As illustrated in the longitudinal-sectional view (FIG. 3A), the reinforcing parts 140 are formed in a corrugated shape. Due to this corrugated shape, a sufficient sectional secondary moment is secured for the reinforcing parts 140. Securing the sectional secondary moment by the reinforcing parts 140 enables deflection of the abutting walls 120 under a load from the stacking direction of the battery stack, and buckling of the abutting walls 120 under a load from the direction perpendicular to the stacking direction of the battery stack, to be suppressed. Including such reinforcing parts 140 enables the wall thickness of the abutting walls 120 to be made thinner than when no reinforcing parts 140 are included. This enables reduction in size of the build of the battery pack in the stacking direction of the battery stack.

3. Other Embodiments

In the above-described embodiments, the reinforcing parts 130 (or 140) are provided in both of the abutting walls 120. However, an arrangement may be made in which the reinforcing part 130 (or 140) is provided in only one of the abutting walls 120. Also, the shapes and materials of the reinforcing parts may be made to be different between the right and left abutting walls 120, such as providing the reinforcing part 130 in one abutting wall 120 and providing the reinforcing part 140 in the other abutting wall 120.

Also, the abutting walls 120 are provided as a pair inside the housing 110 in the above-described embodiments. However, an arrangement may be made in which only one abutting wall 120 is provided, and the battery stack 20 is accommodated between a front end or a rear end wall of the housing 110 and the abutting wall 120.

Claims

1. A battery case, comprising:

a housing configured to accommodate a battery stack that is pressurized in a stacking direction;

an abutting wall portion that is cast integrally with the housing on an inner side of the housing, and that is configured to bear a load from the battery stack accommodated in the housing; and

a reinforcing part that is made of a material more rigid than the abutting wall portion and that is cast into the abutting wall portion by enveloped casting.

2. The battery case according to claim 1, wherein a side end of the reinforcing part extends to at least one of side walls of the housing, the abutting wall portion being connected to the at least one of the side walls.

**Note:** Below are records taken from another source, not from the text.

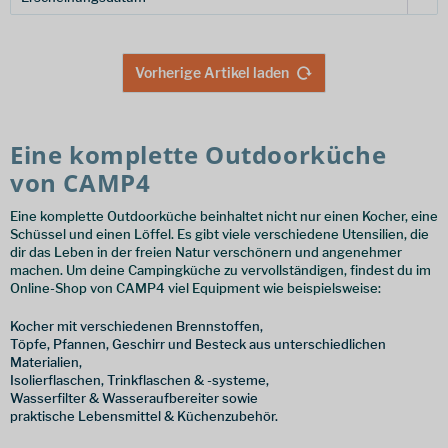
Vorherige Artikel laden
Eine komplette Outdoorküche
von CAMP4
Eine komplette Outdoorküche beinhaltet nicht nur einen Kocher, eine
Schüssel und einen Löffel. Es gibt viele verschiedene Utensilien, die
dir das Leben in der freien Natur verschönern und angenehmer
machen. Um deine Campingküche zu vervollständigen, findest du im
Online-Shop von CAMP4 viel Equipment wie beispielsweise:
Kocher mit verschiedenen Brennstoffen,
Töpfe, Pfannen, Geschirr und Besteck aus unterschiedlichen
Materialien,
Isolierflaschen, Trinkflaschen & -systeme,
Wasserfilter & Wasseraufbereiter sowie
praktische Lebensmittel & Küchenzubehör.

3. The battery case according to claim 2, wherein:

the housing includes a pair of the side walls; and

the abutting wall portion is connected to both of the side walls.

4. The battery case according to claim 2, wherein the reinforcing part includes a flange at the side end, and the flange is embedded in the at least one of the side walls.

5. The battery case according to claim 1, wherein a lower end of the reinforcing part extends to a bottom plate of the housing to which the abutting wall portion is connected.

6. The battery case according to claim 1, wherein the reinforcing part is a part including a screw hole configured such that another part is attached to the battery case.

7. The battery case according to claim 1, wherein the reinforcing part is embedded in the abutting wall portion.

8. The battery case according to claim 1, wherein the abutting wall portion includes a first abutting wall and a second abutting wall that are provided on the inner side of the housing.